The music on Filament was created in an appropriately pluralistic, postmodern fashion. Not only did the arrangements find their shape without Robley’s direct guidance, but this is the first album where he let other singers take the driver’s seat. Several songs feature lead vocals from Anna Tivel and Margaret Gibson Wehr (Y La Bamba, Moorea Masa, EL VY).

“The lyrics are a tapestry of voices sharing space, so we made the music that way too. I Dropboxed some demos to my friends in Oregon and said ‘these sound like folk songs; please fuck them up!’” Robley conducted his part of the collaboration from his home in the small milltown of Lewiston, Maine. Then the sessions were delivered to Jeff Stuart Saltzman (Stephen Malkmus, Lowland Hum, The Suitcase Junket, Los Lobos, EL VY) whose mixing and production wove the whole together.

“This is my best album because the work isn’t mine anymore,” he says.

While speaking about the music, it’s also true of the larger themes, which start at a deeply personal level and permeate societal and environmental concerns. “On the surface, my dad’s death and Trump’s election don’t have anything to do with each other. But they hit me together and it felt like a sinkhole opened.. My father was a kind, humble man. A man of faith. A man who took responsibility for his actions, expected fairplay, helped others selflessly, served his country as a Green Beret, and brought me up to believe that someone like our 45th president should be utterly ineligible for office.”
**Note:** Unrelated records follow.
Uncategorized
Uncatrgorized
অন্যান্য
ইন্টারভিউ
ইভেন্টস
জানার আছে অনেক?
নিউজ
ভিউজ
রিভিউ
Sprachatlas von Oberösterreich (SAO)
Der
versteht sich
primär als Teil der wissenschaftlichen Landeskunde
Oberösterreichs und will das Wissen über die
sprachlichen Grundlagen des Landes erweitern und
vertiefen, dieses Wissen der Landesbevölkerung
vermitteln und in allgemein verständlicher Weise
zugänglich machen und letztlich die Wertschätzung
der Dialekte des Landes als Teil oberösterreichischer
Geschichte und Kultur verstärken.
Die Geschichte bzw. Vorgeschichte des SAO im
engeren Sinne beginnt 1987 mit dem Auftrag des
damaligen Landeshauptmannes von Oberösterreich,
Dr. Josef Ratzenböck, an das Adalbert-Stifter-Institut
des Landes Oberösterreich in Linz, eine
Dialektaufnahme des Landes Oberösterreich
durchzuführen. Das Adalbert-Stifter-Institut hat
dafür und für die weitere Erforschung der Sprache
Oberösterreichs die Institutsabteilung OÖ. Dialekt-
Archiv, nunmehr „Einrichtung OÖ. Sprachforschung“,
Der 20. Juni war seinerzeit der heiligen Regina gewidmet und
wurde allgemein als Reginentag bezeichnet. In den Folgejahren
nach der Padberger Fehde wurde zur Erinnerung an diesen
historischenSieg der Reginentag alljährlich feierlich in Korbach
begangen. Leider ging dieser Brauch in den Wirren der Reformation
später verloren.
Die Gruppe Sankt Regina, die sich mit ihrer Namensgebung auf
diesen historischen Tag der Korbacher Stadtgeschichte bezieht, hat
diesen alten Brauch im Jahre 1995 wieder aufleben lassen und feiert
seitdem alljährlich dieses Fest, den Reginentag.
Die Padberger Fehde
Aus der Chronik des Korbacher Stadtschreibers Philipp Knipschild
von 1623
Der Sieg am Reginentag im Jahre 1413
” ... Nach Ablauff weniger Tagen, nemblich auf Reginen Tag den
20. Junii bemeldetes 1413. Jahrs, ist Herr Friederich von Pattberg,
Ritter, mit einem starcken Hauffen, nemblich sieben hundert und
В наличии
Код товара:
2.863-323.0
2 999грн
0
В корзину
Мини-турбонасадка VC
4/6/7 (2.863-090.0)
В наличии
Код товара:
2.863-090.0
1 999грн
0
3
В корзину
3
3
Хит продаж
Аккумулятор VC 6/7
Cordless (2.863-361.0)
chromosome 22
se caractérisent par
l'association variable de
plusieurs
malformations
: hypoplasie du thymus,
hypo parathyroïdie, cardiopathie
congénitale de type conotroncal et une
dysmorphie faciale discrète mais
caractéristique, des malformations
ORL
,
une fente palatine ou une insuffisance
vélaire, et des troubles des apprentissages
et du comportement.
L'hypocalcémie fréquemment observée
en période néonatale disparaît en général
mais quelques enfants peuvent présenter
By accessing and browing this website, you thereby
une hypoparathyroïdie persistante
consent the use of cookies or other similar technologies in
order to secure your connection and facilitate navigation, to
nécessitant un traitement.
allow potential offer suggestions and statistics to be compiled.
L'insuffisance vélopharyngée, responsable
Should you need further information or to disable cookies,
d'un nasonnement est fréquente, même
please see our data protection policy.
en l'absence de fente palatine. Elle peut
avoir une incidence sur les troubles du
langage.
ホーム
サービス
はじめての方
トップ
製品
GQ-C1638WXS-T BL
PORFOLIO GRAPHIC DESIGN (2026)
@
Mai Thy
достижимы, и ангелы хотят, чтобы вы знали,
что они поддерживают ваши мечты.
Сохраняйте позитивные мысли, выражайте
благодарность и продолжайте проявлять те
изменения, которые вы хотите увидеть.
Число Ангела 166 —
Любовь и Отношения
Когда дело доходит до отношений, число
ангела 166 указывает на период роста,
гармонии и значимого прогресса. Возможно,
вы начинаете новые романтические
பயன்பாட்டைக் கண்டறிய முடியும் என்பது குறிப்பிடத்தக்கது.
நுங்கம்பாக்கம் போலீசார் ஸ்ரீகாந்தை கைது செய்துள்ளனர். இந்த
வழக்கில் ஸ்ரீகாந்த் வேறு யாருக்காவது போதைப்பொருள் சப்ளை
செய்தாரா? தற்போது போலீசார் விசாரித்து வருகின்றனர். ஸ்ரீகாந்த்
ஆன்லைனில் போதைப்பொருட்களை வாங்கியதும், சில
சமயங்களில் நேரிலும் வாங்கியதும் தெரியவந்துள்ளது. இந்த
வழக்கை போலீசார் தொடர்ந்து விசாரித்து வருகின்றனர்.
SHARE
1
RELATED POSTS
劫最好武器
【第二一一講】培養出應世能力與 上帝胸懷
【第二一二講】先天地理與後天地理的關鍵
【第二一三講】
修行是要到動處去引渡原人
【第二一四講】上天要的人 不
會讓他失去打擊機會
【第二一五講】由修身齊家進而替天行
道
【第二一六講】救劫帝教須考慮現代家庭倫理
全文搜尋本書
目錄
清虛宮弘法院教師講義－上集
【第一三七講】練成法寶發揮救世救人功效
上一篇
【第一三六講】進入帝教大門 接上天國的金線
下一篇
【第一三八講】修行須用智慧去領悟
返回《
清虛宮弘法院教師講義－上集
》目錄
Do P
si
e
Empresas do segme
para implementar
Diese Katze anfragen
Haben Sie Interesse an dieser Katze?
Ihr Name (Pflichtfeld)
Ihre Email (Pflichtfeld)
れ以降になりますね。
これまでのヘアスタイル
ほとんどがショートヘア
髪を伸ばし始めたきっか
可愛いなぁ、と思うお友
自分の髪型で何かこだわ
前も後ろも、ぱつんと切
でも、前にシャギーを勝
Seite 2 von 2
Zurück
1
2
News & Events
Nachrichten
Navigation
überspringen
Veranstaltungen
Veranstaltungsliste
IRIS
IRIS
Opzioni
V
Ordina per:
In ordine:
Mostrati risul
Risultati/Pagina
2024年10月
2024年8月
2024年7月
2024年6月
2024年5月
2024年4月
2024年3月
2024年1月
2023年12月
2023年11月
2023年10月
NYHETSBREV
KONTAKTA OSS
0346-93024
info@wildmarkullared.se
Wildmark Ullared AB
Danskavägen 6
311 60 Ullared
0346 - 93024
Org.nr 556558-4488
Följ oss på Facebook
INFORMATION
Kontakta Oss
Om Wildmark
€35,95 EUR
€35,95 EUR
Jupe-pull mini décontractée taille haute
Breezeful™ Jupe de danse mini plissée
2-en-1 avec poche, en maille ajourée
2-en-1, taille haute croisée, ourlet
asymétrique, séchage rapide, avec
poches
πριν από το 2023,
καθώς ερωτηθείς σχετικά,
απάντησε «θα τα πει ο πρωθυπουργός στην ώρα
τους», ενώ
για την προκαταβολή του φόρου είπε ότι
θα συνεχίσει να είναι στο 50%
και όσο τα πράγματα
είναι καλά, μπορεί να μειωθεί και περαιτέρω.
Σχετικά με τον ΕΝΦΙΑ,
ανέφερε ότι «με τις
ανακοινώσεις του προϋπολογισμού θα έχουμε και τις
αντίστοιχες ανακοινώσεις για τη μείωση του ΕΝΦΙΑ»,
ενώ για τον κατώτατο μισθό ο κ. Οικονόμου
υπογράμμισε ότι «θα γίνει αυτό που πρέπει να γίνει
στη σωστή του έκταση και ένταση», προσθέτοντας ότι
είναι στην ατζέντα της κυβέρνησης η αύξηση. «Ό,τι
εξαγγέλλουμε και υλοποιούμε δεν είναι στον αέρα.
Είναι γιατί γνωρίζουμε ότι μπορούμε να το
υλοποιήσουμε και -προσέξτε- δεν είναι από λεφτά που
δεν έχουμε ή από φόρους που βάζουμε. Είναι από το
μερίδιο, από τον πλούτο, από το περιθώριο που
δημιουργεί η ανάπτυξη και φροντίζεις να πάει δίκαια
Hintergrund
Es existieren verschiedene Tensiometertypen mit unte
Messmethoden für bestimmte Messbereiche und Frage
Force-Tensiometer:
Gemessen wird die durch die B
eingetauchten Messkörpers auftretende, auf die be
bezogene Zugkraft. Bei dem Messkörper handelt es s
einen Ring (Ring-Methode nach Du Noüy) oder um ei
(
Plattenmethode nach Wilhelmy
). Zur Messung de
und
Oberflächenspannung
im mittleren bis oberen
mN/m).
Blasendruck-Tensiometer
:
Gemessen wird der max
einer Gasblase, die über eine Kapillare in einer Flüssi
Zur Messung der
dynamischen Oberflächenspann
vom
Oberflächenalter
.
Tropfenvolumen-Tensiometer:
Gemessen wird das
And yet in the months leading up to the election, as his father went through the worst of his 7-year struggle with Cancer, Robley realized that his father supported Trump’s bid. “To me, my dad’s political convictions seemed at odds with his personal ones. But we’re all walking contradictions, right? And your relationship to a country is a lot like your relationship to your family: it’s complicated. My father in many ways is still my hero. And if he’s still my hero despite our differences, I can see a glimmer of hope for this country — which is still a place I love and root for.”

That idea is at the center of Robley’s new album: that amidst the clash of voices in America, empathy is “a filament in the wilderness of what comes next.” Mixing journalistic detail and poetic imagery, Robley wrote songs that shift from perspective to perspective until the album accrues a kind of cumulative meaning.

One summer night, Robley sat on his porch with his wife, playing a new rough mix he’d just received from his collaborators 3000 miles away. He listened to Anna and Margaret’s voices and began to cry. “It’s really a moving experience the first time you hear other singers taking your words somewhere you couldn’t,” he says. “And there’s a spot in one of the songs after we’ve all sung separately where Anna, Margaret, and I join up to sing a harmony together. That’s when the tears really started.”

The moment reflected everything he’d wanted to untangle — about mending, about empathy, about what we might still make of democracy’s dimming light. “This album is a collage and a mirror, a triptych and a microscope. It’s about the best and worst of America. It’s about discord and — occasionally — harmony. Such a true and beautiful cliché: harmony is comprised of differences.”